- Task item
Extend the blog post about the misread school slogan "My Faith Is My Right," starting after its last sentence.

- Selected passage
----------------
Wednesday, February 06, 2008

My Faith Is My Right

Never thought I'd put the slogan/motto of a Catholic girls' school as the title of a blog of mine, but there it is. Actually the real joke is that it isn't the slogan at all, which I read wrong, with me completing a semantic pattern that came naturally to me, while in truth it was all far more...well, 'Catholic'...namely 'Right' was actually 'Light'. Ahh, yes, now that makes much more sense! Still, this error in perception and inference still produced some interesting thoughts, which I'll 'share' with you.

Being of a libertarian (with a small 'l'!) inclination, the slogan--as I erroneously quoted it!--strikes me as self-evidently of merit and, if there are such things as 'human rights' to be considered 'inalienable'--no matter about the 'who' granting them, that being deity, nature or simply, as is actually the case, other people, from time to time and as they see fit--then surely the right to believe what one chooses to believe, however that 'choice' is made, should indeed be a right granted to everyone.
----------------
- Supplied information
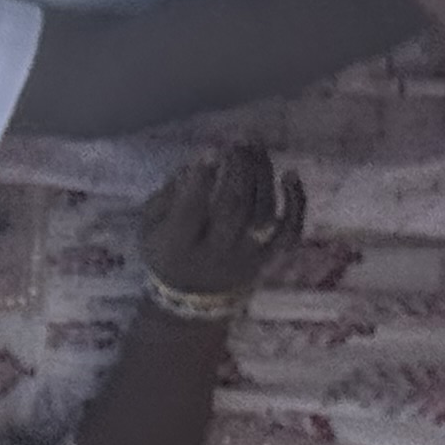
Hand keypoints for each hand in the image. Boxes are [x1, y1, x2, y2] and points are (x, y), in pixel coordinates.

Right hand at [136, 147, 305, 304]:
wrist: (192, 302)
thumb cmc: (167, 251)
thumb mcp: (149, 228)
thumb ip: (165, 197)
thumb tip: (192, 167)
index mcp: (178, 246)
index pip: (190, 211)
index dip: (201, 179)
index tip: (209, 151)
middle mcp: (214, 254)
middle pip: (233, 206)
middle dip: (237, 168)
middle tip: (236, 143)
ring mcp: (245, 258)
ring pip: (262, 212)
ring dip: (261, 173)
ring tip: (253, 146)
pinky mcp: (268, 259)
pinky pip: (290, 232)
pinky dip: (296, 203)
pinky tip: (290, 175)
----------------
- Exercise result
'Faith', of course, is just a terminological placeholder for 'belief', 'opinion', 'conviction', etc. And it is also obvious, at least to me, that, apart from the 'right to faith' aspect of the matter, not all faiths are created equal, if you will. Not all of them have the same grounding in demonstrable reality; though of course we have to be careful about what said 'reality' actually is!

There is another issue, too, namely that of 'choice' and whether a given instance of the concept 'choice' qualifies as such. Again, as one of libertarian persuasion, I am inclined to 'default' to assuming that any choice to believe this but not that qualifies as such--and that any argument by detractors from all quarters questioning it, usually with some excuse for why a choice wasn't either 'free' or 'informed' or 'educated' or whatever nuncupatory excuse they come up with...that any such argument is very probably self-serving on behalf of those making it, a slave as it were to whatever their personal agendas are.

Said 'default' position may be amended according to evidence presented, but by and large the right to think as one wills is about as sacred a human right as I can think of; second only to the right to live--and actually more pervasive than that, for even if deprived of the right to live by contingency one should still be allowed, in one's last moments, to think what one damn well wants or feels inclined to think. And 'faith' is just one aspect of thought, so naturally it's covered under that umbrella.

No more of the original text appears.